**本文抜粋**
══════════════════════════════
本開示の態様は、磁気的に分離されたナノ粒子を調製する方法に関する。
【0087】
いくつかの実施形態において、方法は、ヘパリン、プロタミン、および鉄ベースの造影剤を含む磁気的に分離されたナノ粒子を調製することを含む。いくつかの実施形態において、方法は、(a)ヘパリン、プロタミン、および鉄ベースの造影剤を混ぜ合わせることであって、ヘパリン、プロタミン、および鉄ベースの造影剤複合体の少なくとも一部が複合体形成してヘパリン、プロタミン、および鉄ベースの造影剤を含むナノ粒子を形成する、混ぜ合わせることと、(b)ナノ粒子を磁場に曝露して、ナノ粒子の磁気モーメントに基づいてナノ粒子を分離することと、を含む。いくつかの実施形態において、分離は、ナノ粒子の鉄含有量に基づいており、その結果、サイズおよび磁気モーメントに基づいてナノ粒子が分離される。
【0088】
いくつかの実施形態において、方法は、ナノ粒子を非結合材料から分離することをさらに含む。いくつかの実施形態において、ヘパリン、プロタミン、および造影剤は、培地中で混ぜ合わせられ、ヘパリン、プロタミン、および鉄ベースの造影剤の少なくとも一部が複合体形成して、ヘパリン、プロタミン、および鉄ベースの造影剤を含むナノ粒子を形成する。いくつかの実施形態において、培地は、緩衝液、血清、栄養富化培養液、または基本培地である。非結合の材料には、ヘパリン、プロタミン、および鉄ベースの造影剤を含む、ナノ粒子を形成するために複合体を形成しなかった任意の化合物、物質、破片、または副産物が含まれる。いくつかの実施形態において、非結合物質は、ヘパリン、プロタミン、フェルモキシトール、および/またはヘパリン-プロタミン複合体である。いくつかの実施形態において、方法は、非結合ヘパリン、非結合プロタミン、非結合フェルモキシトールおよび/または非結合ヘパリン-プロタミン複合体からナノ粒子を分離することをさらに含む。磁場の印加は、ナノ粒子の鉄含有量、したがってナノ粒子の磁気的性質に基づいて、非結合ヘパリン、非結合プロタミン、非結合フェルモキシトールおよび/または非結合ヘパリン-プロタミン複合体からヘパリン、プロタミン、および鉄ベースの造影剤を含むナノ粒子を、選択的に分離する。いくつかの実施形態において、磁場の適用は、非結合ヘパリン、非結合プロタミン、非結合フェルモキシトールおよび/または非結合ヘパリン-プロタミン複合体を除外し、ナノ粒子の選択的分離を可能にする。
══════════════════════════════
(保存項目)
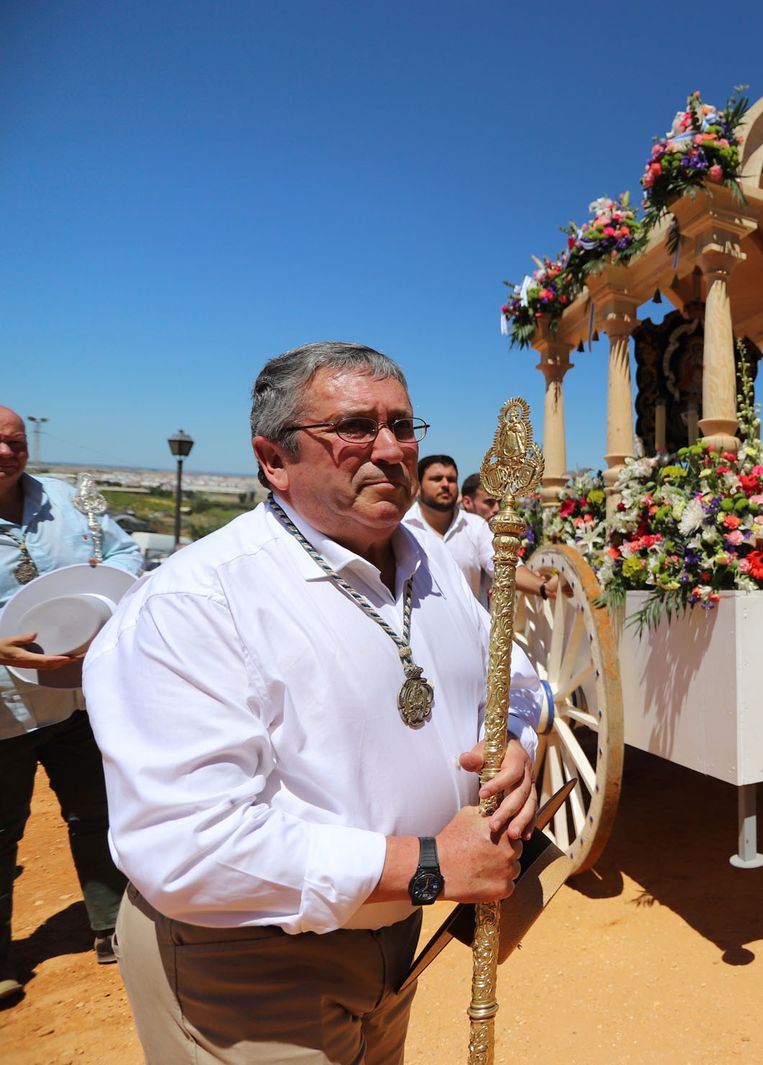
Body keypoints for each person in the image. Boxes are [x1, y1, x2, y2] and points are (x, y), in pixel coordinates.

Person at [84, 343, 553, 1064]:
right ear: (274, 458)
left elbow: (515, 674)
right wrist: (427, 862)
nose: (392, 449)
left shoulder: (431, 564)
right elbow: (186, 844)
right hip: (251, 971)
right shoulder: (195, 603)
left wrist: (517, 738)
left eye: (403, 423)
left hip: (396, 943)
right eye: (356, 427)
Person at [0, 405, 143, 1005]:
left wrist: (102, 587)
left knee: (95, 812)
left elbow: (127, 553)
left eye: (16, 440)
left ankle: (112, 926)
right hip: (3, 709)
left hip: (77, 692)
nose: (9, 451)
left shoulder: (65, 499)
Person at [402, 455, 545, 604]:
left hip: (468, 625)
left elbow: (504, 564)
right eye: (437, 479)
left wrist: (543, 587)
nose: (445, 484)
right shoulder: (403, 527)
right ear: (418, 487)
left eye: (451, 479)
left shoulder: (476, 526)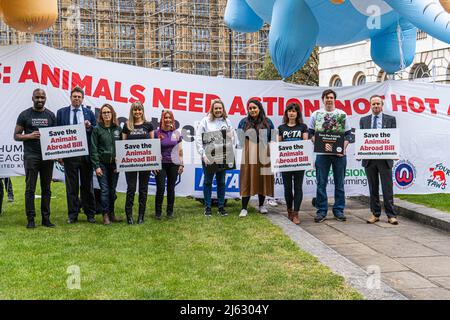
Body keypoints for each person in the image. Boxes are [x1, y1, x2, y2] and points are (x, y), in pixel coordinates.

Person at [14, 89, 57, 228]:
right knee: (30, 189)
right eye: (37, 97)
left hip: (47, 157)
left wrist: (57, 154)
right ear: (32, 98)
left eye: (42, 97)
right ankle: (31, 219)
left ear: (45, 98)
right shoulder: (24, 114)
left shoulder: (51, 115)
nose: (40, 100)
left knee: (47, 189)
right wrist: (29, 136)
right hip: (31, 156)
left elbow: (55, 137)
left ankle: (46, 219)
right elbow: (16, 135)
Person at [308, 89, 352, 223]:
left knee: (340, 184)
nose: (329, 100)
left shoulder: (342, 114)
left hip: (339, 154)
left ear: (335, 99)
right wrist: (320, 144)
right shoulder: (316, 114)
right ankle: (321, 211)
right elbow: (310, 133)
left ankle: (338, 210)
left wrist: (342, 149)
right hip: (322, 154)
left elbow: (348, 135)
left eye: (331, 97)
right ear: (323, 99)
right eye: (327, 97)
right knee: (321, 183)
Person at [56, 87, 97, 224]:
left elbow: (95, 132)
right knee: (71, 187)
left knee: (87, 186)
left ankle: (90, 213)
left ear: (82, 99)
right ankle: (73, 214)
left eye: (79, 97)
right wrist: (59, 154)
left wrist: (89, 126)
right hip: (69, 156)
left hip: (86, 156)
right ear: (71, 97)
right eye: (75, 96)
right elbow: (57, 134)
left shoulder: (89, 113)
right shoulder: (61, 113)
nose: (77, 99)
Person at [360, 95, 399, 225]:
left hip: (385, 159)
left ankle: (391, 215)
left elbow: (393, 138)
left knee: (387, 187)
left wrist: (394, 151)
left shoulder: (391, 119)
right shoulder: (363, 120)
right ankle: (375, 214)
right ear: (370, 105)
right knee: (373, 188)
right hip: (370, 159)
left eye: (378, 104)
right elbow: (362, 138)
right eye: (373, 104)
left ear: (382, 105)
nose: (376, 106)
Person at [195, 99, 234, 217]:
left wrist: (231, 138)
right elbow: (198, 138)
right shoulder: (205, 121)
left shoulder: (227, 121)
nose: (218, 110)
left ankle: (221, 207)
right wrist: (203, 154)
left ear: (223, 109)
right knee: (207, 182)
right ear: (212, 109)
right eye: (215, 108)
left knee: (221, 182)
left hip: (222, 155)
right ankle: (207, 208)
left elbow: (231, 138)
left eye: (220, 108)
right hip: (209, 156)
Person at [237, 99, 275, 217]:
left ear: (259, 108)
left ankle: (261, 205)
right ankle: (244, 208)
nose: (252, 110)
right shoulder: (243, 122)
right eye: (250, 108)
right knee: (247, 177)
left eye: (254, 108)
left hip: (264, 152)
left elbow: (273, 137)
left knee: (262, 178)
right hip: (249, 153)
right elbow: (240, 138)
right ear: (248, 110)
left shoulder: (268, 122)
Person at [122, 101, 154, 224]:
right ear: (132, 111)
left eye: (139, 109)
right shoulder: (127, 126)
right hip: (130, 162)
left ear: (142, 111)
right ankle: (129, 216)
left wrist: (155, 159)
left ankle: (141, 216)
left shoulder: (148, 125)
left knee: (143, 189)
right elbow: (123, 145)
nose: (137, 112)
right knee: (131, 188)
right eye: (135, 110)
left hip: (145, 163)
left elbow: (152, 144)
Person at [90, 104, 122, 225]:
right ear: (101, 115)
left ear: (112, 113)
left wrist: (120, 164)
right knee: (104, 190)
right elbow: (93, 149)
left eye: (108, 112)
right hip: (102, 164)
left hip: (115, 165)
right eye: (104, 112)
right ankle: (105, 215)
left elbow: (122, 148)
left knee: (112, 190)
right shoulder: (97, 129)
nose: (107, 114)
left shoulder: (118, 129)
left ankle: (112, 214)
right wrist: (96, 166)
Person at [278, 103, 309, 225]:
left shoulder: (303, 127)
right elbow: (278, 144)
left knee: (298, 187)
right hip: (286, 162)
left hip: (299, 162)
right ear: (286, 113)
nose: (291, 113)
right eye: (289, 111)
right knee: (287, 188)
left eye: (294, 111)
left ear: (297, 114)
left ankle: (296, 213)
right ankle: (289, 210)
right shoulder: (281, 128)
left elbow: (305, 142)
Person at [154, 110, 184, 219]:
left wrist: (182, 164)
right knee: (161, 188)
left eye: (169, 118)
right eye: (165, 117)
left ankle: (170, 211)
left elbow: (180, 150)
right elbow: (152, 149)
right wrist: (154, 163)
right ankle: (158, 212)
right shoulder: (157, 133)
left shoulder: (176, 133)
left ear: (172, 119)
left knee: (171, 188)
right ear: (162, 119)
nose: (167, 120)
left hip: (174, 164)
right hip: (160, 164)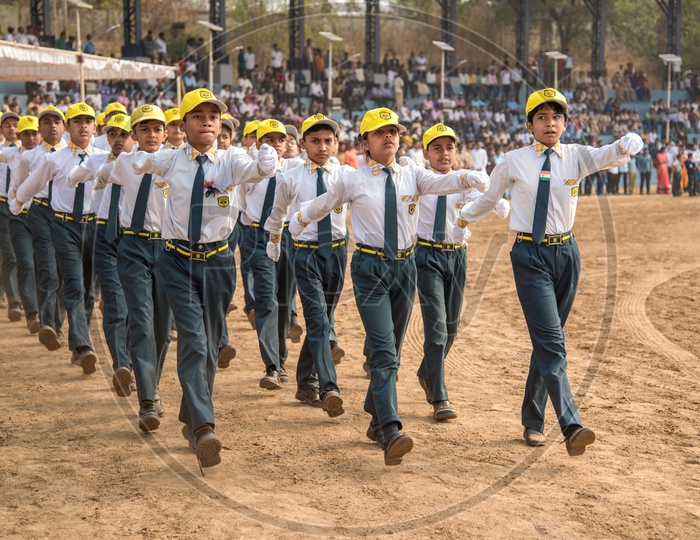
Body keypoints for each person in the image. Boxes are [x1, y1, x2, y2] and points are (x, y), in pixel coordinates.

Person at [289, 108, 488, 466]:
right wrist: (300, 219)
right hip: (370, 268)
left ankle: (374, 413)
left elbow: (439, 182)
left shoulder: (413, 174)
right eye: (380, 133)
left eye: (393, 132)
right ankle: (390, 429)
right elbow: (325, 202)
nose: (389, 138)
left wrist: (466, 179)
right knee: (383, 352)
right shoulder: (353, 180)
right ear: (365, 143)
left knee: (392, 350)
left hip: (406, 266)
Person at [459, 88, 644, 456]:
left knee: (548, 341)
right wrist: (463, 217)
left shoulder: (576, 156)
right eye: (542, 117)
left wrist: (627, 144)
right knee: (552, 343)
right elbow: (490, 199)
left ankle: (531, 420)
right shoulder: (513, 160)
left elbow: (609, 155)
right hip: (529, 254)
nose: (550, 123)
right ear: (529, 125)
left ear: (565, 123)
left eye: (556, 117)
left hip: (566, 254)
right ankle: (571, 423)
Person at [129, 89, 278, 468]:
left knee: (210, 344)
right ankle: (203, 428)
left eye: (214, 115)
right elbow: (138, 165)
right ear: (183, 124)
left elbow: (258, 171)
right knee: (194, 338)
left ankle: (190, 414)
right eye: (198, 115)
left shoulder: (231, 160)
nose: (208, 121)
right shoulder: (169, 160)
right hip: (176, 260)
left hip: (218, 262)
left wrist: (266, 162)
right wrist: (132, 159)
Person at [411, 123, 509, 421]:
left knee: (451, 327)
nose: (444, 153)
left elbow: (476, 203)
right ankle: (440, 397)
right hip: (427, 256)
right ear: (425, 152)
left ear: (457, 151)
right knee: (437, 328)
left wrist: (494, 202)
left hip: (457, 257)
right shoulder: (419, 179)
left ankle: (427, 372)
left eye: (449, 147)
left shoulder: (465, 181)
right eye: (437, 148)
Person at [11, 103, 109, 374]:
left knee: (89, 289)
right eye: (77, 121)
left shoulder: (103, 157)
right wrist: (17, 201)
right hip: (63, 226)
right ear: (68, 127)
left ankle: (79, 344)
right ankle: (83, 345)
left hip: (94, 227)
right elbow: (33, 183)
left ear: (95, 127)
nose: (83, 126)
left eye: (88, 121)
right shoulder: (54, 159)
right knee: (75, 285)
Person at [91, 104, 172, 430]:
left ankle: (150, 381)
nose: (151, 135)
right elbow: (100, 174)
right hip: (134, 247)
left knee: (163, 330)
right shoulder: (123, 163)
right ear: (134, 135)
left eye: (157, 129)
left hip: (169, 250)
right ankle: (147, 400)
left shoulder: (177, 162)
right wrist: (88, 179)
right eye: (144, 130)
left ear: (165, 133)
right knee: (140, 319)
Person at [265, 114, 348, 416]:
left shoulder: (345, 175)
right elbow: (277, 212)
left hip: (338, 252)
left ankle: (304, 382)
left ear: (336, 143)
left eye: (328, 141)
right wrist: (274, 241)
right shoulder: (291, 176)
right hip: (305, 253)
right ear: (302, 144)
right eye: (315, 141)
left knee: (322, 318)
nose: (322, 147)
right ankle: (328, 387)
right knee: (317, 319)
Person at [70, 113, 133, 396]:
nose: (118, 140)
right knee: (115, 302)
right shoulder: (96, 160)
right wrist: (73, 176)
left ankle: (131, 359)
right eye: (112, 135)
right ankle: (122, 365)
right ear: (105, 137)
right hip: (103, 236)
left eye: (124, 134)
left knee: (136, 305)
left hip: (135, 239)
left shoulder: (146, 163)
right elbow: (74, 177)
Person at [239, 119, 303, 390]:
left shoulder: (295, 169)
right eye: (269, 139)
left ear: (287, 144)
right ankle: (272, 366)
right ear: (258, 143)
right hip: (259, 235)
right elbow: (242, 202)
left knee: (284, 299)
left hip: (286, 236)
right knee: (266, 298)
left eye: (280, 140)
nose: (276, 145)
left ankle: (281, 359)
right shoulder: (250, 169)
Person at [7, 106, 67, 350]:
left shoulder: (75, 155)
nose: (52, 125)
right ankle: (47, 323)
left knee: (64, 273)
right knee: (47, 268)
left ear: (64, 127)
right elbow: (17, 185)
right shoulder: (28, 157)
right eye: (47, 122)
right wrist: (16, 207)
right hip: (40, 212)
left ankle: (58, 324)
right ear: (41, 129)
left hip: (67, 216)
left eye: (57, 121)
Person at [1, 116, 42, 334]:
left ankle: (45, 313)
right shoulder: (11, 154)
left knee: (42, 264)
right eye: (25, 133)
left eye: (34, 132)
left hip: (43, 214)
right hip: (15, 213)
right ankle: (30, 312)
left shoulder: (48, 156)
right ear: (19, 137)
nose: (31, 137)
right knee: (21, 260)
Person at [0, 111, 21, 322]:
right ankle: (13, 300)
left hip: (24, 206)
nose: (12, 129)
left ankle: (23, 296)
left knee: (27, 255)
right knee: (10, 254)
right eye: (7, 126)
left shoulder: (29, 152)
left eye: (16, 125)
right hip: (2, 205)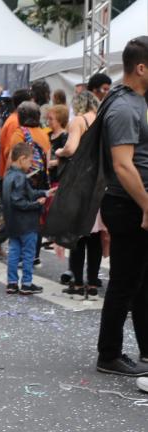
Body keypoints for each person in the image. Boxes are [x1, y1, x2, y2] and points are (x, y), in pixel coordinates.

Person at [96, 37, 148, 379]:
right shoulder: (124, 107)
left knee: (140, 281)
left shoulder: (132, 101)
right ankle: (109, 353)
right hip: (128, 204)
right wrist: (147, 205)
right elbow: (123, 164)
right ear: (142, 68)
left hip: (133, 203)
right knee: (125, 283)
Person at [56, 91, 103, 297]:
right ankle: (92, 282)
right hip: (100, 181)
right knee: (95, 237)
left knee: (77, 235)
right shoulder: (103, 119)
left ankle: (76, 282)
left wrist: (60, 152)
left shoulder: (78, 121)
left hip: (81, 181)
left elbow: (72, 147)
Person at [2, 143, 51, 295]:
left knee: (14, 252)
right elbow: (19, 201)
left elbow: (27, 193)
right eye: (30, 161)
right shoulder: (20, 177)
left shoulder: (8, 176)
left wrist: (46, 193)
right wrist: (37, 204)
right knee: (29, 253)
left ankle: (11, 283)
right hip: (26, 223)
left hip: (12, 222)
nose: (31, 165)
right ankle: (26, 283)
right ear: (22, 159)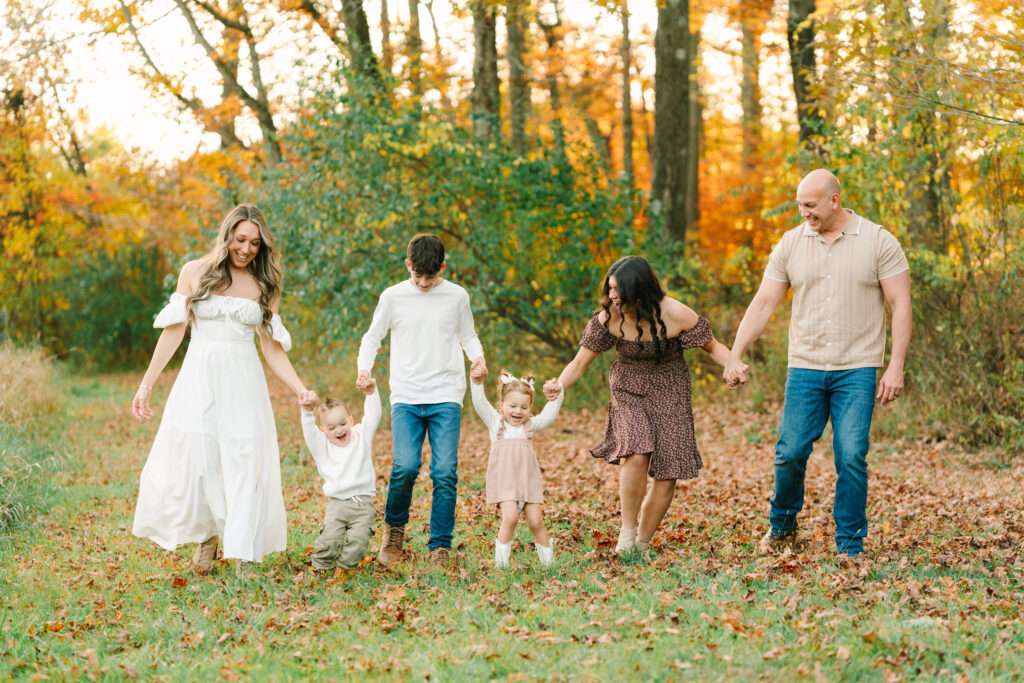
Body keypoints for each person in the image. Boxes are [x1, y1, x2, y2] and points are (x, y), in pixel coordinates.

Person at [723, 169, 911, 559]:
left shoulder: (878, 240)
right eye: (800, 206)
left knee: (851, 454)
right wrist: (734, 354)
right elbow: (764, 303)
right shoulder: (791, 243)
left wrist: (896, 366)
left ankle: (850, 545)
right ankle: (782, 527)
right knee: (790, 452)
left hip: (856, 368)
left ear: (834, 200)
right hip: (805, 367)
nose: (804, 212)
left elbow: (900, 303)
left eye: (810, 205)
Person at [131, 204, 315, 576]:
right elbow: (174, 332)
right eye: (240, 239)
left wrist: (300, 387)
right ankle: (208, 536)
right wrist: (146, 384)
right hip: (199, 377)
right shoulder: (193, 272)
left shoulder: (265, 284)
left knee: (244, 459)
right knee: (203, 460)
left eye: (254, 243)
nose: (246, 249)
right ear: (227, 234)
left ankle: (242, 549)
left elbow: (271, 347)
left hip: (243, 380)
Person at [543, 255, 731, 557]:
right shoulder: (609, 317)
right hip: (628, 388)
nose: (612, 296)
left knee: (668, 473)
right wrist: (559, 385)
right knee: (636, 452)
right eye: (609, 288)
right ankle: (627, 534)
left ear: (639, 289)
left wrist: (733, 365)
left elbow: (713, 346)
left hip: (670, 389)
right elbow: (579, 362)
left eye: (618, 290)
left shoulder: (675, 312)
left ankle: (641, 545)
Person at [357, 233, 487, 568]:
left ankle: (439, 546)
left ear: (442, 267)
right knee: (406, 466)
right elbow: (372, 337)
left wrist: (478, 359)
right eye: (418, 276)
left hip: (446, 394)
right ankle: (393, 534)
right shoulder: (393, 297)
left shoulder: (457, 296)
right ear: (407, 266)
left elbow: (468, 335)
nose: (424, 283)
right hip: (406, 395)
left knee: (444, 471)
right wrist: (364, 369)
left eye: (431, 276)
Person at [470, 370, 564, 569]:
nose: (518, 411)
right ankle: (501, 565)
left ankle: (548, 565)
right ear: (502, 405)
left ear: (529, 408)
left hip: (528, 480)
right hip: (505, 481)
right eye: (512, 406)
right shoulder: (495, 423)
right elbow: (480, 404)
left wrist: (557, 393)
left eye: (524, 407)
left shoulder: (529, 425)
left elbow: (549, 415)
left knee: (536, 522)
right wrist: (476, 382)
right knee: (511, 517)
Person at [300, 381, 381, 575]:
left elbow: (373, 416)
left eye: (343, 424)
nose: (339, 430)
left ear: (351, 421)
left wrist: (371, 393)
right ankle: (320, 567)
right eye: (332, 427)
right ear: (323, 430)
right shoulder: (322, 446)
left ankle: (344, 569)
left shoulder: (361, 436)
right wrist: (307, 412)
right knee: (329, 540)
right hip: (337, 505)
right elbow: (309, 433)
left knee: (359, 541)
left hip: (362, 504)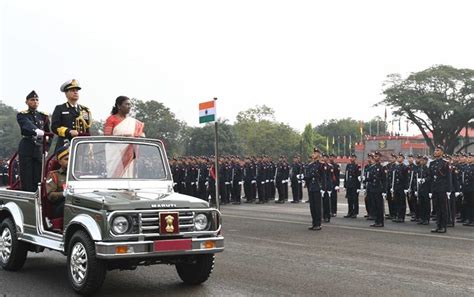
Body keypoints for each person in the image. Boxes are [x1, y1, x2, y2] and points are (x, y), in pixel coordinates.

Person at [17, 90, 51, 192]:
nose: (35, 102)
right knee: (27, 176)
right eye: (32, 100)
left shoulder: (43, 116)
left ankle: (38, 196)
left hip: (39, 148)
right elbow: (26, 124)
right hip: (27, 146)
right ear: (26, 102)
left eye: (37, 100)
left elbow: (49, 133)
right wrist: (35, 130)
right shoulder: (22, 115)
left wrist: (46, 148)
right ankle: (29, 198)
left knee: (38, 175)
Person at [51, 79, 91, 150]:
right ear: (66, 94)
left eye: (77, 91)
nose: (75, 92)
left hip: (82, 145)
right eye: (72, 90)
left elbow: (87, 130)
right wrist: (68, 131)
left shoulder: (85, 110)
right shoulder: (60, 108)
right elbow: (54, 127)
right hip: (65, 145)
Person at [429, 145, 450, 233]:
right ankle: (438, 225)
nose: (435, 152)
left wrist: (448, 190)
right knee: (436, 208)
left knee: (443, 208)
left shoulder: (445, 163)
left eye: (437, 150)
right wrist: (430, 190)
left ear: (442, 152)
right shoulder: (432, 163)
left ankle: (443, 226)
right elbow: (430, 177)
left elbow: (448, 178)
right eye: (435, 150)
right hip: (435, 189)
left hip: (442, 188)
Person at [46, 146, 69, 218]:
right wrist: (63, 194)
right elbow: (50, 195)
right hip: (59, 206)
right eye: (66, 159)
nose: (69, 161)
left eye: (72, 159)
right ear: (59, 161)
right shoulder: (54, 175)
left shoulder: (78, 174)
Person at [367, 151, 386, 227]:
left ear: (380, 158)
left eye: (377, 156)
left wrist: (384, 191)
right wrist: (364, 179)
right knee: (374, 206)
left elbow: (384, 180)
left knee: (379, 206)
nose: (375, 157)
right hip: (372, 189)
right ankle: (376, 221)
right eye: (375, 156)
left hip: (379, 189)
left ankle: (380, 222)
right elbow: (370, 178)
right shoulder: (372, 167)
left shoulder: (382, 168)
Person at [307, 148, 323, 231]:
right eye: (313, 153)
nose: (314, 154)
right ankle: (314, 223)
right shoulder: (310, 165)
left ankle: (318, 224)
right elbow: (308, 176)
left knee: (317, 207)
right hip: (311, 187)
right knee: (312, 207)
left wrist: (323, 187)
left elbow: (323, 177)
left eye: (316, 153)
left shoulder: (321, 165)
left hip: (317, 187)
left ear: (319, 155)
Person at [344, 153, 361, 218]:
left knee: (355, 200)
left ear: (355, 158)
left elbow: (358, 177)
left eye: (353, 157)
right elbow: (346, 175)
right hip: (349, 185)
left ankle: (355, 212)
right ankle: (350, 212)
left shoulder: (357, 166)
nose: (352, 158)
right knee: (349, 199)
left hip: (355, 185)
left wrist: (358, 187)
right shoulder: (348, 166)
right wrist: (345, 184)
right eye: (351, 157)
══════════════════════════════
**取り組む問題**
[1] 次の(a)〜(c)が本文抜粋の内容と合っているかを、それぞれ「はい」か「いいえ」で答えてください。あわせて、判断の決め手となる本文の語句をそのまま引用してください。(a) 非結合の材料には、ナノ粒子を形成するための複合体を作らなかった副産物も含まれる。(b) 分離は、ナノ粒子の電荷に基づいて行われる。(c) 方法には、ナノ粒子を磁場にさらす工程が含まれる。
[2] 本文抜粋によると、ヘパリン、プロタミン、および造影剤は何の中で混ぜ合わせられますか。
[3] 本文抜粋の中で、いくつかの実施形態における非結合物質として挙げられているものをすべて書き出してください。
一覧は本文抜粋とは別の資料です。

**順番の解答**
[1]
(a) はい。「ナノ粒子を形成するために複合体を形成しなかった任意の化合物、物質、破片、または副産物が含まれる」
(b) いいえ。「分離は、ナノ粒子の鉄含有量に基づいており」
(c) はい。「ナノ粒子を磁場に曝露して、ナノ粒子の磁気モーメントに基づいてナノ粒子を分離すること」

[2] 培地中で混ぜ合わせられます。

[3]
ヘパリン
プロタミン
フェルモキシトール
ヘパリン-プロタミン複合体